EXTRACTED DATA:
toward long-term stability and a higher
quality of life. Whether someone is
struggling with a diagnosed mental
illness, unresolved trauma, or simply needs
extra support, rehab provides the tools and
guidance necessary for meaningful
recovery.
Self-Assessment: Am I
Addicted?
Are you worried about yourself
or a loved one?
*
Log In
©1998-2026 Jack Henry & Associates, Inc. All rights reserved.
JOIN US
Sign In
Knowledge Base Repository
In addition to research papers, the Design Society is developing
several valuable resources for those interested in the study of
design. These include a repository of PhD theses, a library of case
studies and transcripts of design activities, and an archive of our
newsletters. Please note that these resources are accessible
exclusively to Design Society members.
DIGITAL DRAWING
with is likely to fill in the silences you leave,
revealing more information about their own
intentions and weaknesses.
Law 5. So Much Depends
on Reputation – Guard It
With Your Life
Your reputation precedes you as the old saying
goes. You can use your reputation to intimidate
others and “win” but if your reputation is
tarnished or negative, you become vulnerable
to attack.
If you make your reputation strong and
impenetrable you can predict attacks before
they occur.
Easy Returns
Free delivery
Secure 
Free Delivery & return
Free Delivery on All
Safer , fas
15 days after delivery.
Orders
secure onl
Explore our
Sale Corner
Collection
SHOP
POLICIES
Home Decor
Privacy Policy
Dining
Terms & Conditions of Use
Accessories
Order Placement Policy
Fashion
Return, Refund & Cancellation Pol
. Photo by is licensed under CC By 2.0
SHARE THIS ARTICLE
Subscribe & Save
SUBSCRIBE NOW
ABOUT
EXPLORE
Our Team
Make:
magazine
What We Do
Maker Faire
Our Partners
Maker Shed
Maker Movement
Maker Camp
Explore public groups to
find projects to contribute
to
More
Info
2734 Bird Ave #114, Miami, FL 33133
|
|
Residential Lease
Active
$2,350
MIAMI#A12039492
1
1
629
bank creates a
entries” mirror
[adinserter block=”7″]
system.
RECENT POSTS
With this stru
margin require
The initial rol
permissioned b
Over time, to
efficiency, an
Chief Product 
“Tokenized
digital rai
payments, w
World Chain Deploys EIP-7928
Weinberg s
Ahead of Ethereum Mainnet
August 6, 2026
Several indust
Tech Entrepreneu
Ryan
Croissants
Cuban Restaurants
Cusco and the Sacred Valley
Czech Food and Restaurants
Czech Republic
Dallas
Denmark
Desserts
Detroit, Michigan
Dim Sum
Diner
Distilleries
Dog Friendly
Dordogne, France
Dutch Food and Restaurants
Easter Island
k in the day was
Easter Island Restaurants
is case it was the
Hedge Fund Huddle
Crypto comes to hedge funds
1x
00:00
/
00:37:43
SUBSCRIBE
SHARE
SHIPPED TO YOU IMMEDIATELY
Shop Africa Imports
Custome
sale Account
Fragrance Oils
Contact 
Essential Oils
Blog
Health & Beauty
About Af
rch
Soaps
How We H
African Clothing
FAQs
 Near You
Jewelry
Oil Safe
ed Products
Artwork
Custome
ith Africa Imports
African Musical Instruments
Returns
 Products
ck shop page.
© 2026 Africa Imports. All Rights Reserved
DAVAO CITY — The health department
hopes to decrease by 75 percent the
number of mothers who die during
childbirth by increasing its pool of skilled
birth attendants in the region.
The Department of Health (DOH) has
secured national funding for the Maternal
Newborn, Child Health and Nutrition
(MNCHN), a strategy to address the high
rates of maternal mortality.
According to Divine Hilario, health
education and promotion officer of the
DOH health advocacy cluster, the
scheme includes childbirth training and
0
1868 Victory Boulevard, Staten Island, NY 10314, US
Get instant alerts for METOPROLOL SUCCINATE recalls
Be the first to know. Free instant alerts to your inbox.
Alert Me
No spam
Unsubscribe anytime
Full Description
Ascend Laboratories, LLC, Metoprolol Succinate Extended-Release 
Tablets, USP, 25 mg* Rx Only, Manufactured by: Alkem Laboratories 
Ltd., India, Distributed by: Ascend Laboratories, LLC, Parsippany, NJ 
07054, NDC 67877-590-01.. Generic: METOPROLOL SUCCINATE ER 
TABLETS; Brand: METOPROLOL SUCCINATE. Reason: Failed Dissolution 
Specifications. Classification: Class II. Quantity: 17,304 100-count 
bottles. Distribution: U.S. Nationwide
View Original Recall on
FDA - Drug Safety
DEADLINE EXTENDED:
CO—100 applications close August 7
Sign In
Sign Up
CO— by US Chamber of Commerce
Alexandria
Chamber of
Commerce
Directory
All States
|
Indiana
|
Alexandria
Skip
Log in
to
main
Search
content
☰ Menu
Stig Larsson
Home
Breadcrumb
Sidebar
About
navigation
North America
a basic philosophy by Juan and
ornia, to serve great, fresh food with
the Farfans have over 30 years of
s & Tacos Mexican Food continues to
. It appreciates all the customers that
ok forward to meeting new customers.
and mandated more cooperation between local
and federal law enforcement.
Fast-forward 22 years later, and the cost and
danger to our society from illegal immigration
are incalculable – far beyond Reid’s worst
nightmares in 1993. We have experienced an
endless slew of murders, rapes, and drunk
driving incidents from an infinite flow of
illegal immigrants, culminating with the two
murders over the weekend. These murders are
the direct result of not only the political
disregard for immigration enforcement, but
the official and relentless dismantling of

INSTRUCTIONS TO FOLLOW: Show every line from the entries above in which the word "forward" appears.

RESPONSE BELOW:
ok forward to meeting new customers.
Fast-forward 22 years later, and the cost and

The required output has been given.